Give back an exact copy of the lines in the records below, from the line that has "Deze website maakt gebruik van cookies" through the line that has "Це орієнтир. Беріть", and nothing besides.

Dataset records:
::::::::
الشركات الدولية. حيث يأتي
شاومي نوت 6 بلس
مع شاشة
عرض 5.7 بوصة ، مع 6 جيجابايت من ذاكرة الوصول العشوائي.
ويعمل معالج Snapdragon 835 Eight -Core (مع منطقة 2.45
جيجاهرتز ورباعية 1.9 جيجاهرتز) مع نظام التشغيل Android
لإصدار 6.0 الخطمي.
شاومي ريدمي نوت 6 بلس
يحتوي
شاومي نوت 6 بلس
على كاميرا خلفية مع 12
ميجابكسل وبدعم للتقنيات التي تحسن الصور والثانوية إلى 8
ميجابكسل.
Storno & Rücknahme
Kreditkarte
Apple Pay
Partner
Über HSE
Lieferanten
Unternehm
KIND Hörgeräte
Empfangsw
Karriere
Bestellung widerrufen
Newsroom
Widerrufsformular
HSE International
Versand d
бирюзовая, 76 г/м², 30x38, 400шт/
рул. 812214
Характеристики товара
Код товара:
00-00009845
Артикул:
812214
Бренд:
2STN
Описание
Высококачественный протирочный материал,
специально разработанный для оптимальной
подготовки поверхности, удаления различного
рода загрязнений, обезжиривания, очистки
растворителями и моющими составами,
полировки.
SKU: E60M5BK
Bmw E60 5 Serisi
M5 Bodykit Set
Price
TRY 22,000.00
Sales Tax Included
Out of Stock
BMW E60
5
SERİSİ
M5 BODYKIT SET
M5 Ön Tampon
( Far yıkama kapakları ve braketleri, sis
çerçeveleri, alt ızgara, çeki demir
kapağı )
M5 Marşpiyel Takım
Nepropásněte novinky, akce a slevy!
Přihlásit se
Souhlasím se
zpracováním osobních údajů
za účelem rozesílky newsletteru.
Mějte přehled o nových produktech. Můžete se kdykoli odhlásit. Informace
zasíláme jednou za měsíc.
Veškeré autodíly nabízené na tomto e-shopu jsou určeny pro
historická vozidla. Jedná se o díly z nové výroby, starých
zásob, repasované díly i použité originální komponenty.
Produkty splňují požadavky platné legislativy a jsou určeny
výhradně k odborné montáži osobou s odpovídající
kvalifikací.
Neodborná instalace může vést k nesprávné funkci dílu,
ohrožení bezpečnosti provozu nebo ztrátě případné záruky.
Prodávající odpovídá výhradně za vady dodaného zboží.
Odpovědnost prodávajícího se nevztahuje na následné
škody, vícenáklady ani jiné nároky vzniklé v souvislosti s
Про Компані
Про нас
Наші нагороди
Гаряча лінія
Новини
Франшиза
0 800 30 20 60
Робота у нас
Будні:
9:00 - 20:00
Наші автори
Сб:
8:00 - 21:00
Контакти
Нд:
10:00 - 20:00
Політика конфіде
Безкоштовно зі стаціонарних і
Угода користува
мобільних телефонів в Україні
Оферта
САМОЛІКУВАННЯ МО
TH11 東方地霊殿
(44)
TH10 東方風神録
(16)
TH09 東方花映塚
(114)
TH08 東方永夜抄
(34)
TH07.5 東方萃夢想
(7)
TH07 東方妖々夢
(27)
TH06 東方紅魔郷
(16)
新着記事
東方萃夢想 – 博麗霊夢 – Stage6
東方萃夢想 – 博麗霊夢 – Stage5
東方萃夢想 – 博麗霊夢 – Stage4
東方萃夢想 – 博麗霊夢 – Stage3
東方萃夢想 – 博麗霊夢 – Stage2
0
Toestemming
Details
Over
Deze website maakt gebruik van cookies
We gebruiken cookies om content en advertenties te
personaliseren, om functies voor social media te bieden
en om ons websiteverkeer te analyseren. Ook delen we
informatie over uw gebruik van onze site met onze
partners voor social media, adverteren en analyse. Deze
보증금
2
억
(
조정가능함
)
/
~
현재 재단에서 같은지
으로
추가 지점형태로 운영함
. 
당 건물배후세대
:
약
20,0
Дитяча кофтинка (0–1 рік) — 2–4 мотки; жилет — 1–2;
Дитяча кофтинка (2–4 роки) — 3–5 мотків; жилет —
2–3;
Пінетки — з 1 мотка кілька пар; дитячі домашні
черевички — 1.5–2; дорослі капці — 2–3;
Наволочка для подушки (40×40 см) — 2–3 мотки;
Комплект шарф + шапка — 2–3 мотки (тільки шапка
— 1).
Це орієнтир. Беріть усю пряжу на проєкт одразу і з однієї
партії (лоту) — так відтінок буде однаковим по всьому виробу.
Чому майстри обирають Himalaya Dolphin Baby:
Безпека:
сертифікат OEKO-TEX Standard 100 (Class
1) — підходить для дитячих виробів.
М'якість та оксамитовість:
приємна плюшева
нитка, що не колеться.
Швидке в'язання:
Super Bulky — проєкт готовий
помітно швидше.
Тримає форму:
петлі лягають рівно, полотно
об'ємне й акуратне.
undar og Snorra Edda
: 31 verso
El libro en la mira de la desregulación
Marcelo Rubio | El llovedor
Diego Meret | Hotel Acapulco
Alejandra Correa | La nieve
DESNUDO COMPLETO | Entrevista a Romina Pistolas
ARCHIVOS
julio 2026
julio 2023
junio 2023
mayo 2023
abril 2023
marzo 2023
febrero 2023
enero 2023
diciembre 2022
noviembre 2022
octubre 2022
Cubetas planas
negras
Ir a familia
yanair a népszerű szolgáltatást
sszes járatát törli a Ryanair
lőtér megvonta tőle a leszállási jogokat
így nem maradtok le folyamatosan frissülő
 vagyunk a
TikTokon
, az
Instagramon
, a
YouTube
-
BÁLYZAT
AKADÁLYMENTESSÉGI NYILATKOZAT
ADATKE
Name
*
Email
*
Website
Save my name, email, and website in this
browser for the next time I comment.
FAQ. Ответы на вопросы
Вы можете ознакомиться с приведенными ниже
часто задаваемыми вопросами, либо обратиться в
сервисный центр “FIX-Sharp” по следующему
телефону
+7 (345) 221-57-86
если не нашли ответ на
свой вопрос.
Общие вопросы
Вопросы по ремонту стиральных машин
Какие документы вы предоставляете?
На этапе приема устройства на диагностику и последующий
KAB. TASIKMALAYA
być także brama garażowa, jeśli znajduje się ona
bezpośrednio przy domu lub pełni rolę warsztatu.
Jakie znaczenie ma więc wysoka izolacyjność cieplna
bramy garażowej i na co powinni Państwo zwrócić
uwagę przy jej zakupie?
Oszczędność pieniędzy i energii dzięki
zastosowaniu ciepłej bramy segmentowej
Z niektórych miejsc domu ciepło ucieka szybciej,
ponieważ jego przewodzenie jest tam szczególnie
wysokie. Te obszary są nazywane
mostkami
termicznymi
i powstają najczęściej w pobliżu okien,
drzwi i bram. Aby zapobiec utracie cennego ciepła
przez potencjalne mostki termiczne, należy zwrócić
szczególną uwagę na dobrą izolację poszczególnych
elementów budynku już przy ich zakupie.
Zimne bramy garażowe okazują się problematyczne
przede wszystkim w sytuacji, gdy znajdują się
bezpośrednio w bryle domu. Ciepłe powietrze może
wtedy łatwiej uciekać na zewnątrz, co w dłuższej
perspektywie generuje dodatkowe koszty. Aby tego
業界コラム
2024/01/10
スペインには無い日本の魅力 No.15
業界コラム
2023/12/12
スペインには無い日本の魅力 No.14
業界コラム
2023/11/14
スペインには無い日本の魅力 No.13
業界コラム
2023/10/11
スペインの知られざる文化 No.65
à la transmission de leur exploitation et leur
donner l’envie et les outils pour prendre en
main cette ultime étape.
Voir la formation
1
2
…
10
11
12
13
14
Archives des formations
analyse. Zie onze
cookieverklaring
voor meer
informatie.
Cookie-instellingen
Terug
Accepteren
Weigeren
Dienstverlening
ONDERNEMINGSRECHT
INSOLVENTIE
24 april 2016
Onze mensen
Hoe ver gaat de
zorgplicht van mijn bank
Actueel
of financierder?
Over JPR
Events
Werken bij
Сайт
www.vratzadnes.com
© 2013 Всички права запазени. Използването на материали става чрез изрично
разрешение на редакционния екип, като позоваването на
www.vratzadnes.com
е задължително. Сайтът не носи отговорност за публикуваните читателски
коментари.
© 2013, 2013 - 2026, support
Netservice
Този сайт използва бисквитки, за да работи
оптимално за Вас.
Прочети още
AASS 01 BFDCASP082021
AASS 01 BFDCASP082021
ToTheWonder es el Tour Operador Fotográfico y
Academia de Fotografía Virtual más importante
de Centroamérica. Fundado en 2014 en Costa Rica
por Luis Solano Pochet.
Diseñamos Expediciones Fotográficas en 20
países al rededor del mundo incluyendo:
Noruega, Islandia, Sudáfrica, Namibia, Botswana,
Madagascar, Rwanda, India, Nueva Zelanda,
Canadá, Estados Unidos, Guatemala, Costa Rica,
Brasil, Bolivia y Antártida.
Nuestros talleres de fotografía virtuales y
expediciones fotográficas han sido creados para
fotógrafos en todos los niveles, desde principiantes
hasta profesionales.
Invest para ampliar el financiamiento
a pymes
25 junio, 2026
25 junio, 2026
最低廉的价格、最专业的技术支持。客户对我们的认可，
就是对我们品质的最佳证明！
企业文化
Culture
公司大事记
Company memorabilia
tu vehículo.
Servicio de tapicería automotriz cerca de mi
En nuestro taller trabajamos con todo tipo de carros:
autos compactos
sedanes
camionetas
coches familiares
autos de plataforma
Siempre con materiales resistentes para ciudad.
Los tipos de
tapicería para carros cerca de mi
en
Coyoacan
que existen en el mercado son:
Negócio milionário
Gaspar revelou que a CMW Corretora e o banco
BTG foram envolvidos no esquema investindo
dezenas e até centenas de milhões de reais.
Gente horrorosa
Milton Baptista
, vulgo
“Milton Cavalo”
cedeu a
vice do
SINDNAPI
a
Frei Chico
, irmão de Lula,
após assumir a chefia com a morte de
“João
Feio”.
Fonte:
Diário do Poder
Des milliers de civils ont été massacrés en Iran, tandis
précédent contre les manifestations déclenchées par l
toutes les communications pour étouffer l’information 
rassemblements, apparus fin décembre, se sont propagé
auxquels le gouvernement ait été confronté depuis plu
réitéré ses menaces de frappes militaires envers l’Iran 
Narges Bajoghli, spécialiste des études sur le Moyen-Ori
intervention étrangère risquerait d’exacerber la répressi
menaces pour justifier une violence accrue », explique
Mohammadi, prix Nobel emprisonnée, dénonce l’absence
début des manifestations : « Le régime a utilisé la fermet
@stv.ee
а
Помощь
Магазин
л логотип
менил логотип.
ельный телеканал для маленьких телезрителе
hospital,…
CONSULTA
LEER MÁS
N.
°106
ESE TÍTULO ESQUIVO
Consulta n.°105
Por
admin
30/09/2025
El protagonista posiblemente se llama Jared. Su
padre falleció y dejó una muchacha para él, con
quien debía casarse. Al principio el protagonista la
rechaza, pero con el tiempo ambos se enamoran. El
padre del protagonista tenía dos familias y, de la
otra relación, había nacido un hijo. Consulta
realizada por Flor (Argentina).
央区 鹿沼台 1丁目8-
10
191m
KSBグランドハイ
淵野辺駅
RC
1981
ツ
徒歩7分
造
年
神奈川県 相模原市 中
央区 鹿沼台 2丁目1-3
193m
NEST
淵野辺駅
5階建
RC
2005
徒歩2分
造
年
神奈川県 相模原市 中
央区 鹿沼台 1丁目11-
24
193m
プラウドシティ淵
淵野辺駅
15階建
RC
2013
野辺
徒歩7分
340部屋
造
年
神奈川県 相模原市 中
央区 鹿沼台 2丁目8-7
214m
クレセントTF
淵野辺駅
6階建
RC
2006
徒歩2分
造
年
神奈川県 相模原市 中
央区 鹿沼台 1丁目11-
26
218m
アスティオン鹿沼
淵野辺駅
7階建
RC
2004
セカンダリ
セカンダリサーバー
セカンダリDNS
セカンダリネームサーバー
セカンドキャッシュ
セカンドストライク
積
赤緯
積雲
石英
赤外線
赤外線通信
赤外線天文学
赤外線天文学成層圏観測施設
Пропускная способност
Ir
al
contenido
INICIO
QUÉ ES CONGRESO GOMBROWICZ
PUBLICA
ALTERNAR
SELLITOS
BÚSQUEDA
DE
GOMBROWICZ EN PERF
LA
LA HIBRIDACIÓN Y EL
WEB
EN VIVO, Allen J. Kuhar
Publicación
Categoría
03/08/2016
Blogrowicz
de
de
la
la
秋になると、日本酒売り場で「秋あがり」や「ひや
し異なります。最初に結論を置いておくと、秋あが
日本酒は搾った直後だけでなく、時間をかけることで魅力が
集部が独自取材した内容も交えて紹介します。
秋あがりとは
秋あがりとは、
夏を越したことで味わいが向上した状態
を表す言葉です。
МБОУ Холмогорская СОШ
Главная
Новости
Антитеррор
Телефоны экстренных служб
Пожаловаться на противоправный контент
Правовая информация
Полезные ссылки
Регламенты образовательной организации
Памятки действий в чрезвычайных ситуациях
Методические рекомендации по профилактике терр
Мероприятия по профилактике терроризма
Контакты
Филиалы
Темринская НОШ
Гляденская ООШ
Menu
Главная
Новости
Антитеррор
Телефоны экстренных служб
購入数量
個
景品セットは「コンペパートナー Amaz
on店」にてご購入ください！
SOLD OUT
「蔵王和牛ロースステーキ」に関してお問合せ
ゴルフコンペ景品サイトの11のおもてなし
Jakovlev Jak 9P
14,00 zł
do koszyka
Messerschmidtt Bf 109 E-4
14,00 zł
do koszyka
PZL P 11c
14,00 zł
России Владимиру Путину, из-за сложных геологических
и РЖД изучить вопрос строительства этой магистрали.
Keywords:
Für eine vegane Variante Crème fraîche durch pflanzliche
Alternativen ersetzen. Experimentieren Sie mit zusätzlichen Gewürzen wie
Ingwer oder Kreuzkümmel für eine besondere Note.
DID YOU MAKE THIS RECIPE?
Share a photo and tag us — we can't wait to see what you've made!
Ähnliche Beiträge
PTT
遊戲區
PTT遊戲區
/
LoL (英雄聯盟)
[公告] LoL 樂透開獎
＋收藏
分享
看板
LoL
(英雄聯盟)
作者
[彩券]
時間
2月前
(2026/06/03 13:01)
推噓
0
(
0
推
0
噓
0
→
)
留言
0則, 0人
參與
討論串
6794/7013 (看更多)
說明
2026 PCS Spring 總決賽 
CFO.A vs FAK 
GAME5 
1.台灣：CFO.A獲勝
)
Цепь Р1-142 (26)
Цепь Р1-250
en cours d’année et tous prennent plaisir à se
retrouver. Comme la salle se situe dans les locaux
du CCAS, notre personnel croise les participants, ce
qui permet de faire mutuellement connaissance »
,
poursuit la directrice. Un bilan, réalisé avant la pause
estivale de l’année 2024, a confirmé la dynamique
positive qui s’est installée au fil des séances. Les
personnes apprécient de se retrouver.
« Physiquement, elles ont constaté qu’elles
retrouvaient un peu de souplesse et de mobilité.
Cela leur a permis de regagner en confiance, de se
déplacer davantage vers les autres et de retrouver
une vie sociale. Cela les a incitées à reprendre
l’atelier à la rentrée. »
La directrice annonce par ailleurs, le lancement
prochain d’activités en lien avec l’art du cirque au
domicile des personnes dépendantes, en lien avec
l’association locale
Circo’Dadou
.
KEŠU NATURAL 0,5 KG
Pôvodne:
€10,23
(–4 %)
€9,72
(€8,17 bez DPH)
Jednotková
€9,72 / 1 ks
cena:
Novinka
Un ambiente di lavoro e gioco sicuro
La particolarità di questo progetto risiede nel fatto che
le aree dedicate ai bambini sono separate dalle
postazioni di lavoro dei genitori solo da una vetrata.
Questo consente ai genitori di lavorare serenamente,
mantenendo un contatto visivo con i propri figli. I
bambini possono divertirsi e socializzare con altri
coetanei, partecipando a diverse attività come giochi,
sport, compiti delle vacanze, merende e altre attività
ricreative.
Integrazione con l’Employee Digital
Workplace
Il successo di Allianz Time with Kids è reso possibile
::::::::
Task answer:
Deze website maakt gebruik van cookies
We gebruiken cookies om content en advertenties te
personaliseren, om functies voor social media te bieden
en om ons websiteverkeer te analyseren. Ook delen we
informatie over uw gebruik van onze site met onze
partners voor social media, adverteren en analyse. Deze
보증금
2
억
(
조정가능함
)
/
~
현재 재단에서 같은지
으로
추가 지점형태로 운영함
. 
당 건물배후세대
:
약
20,0
Дитяча кофтинка (0–1 рік) — 2–4 мотки; жилет — 1–2;
Дитяча кофтинка (2–4 роки) — 3–5 мотків; жилет —
2–3;
Пінетки — з 1 мотка кілька пар; дитячі домашні
черевички — 1.5–2; дорослі капці — 2–3;
Наволочка для подушки (40×40 см) — 2–3 мотки;
Комплект шарф + шапка — 2–3 мотки (тільки шапка
— 1).
Це орієнтир. Беріть усю пряжу на проєкт одразу і з однієї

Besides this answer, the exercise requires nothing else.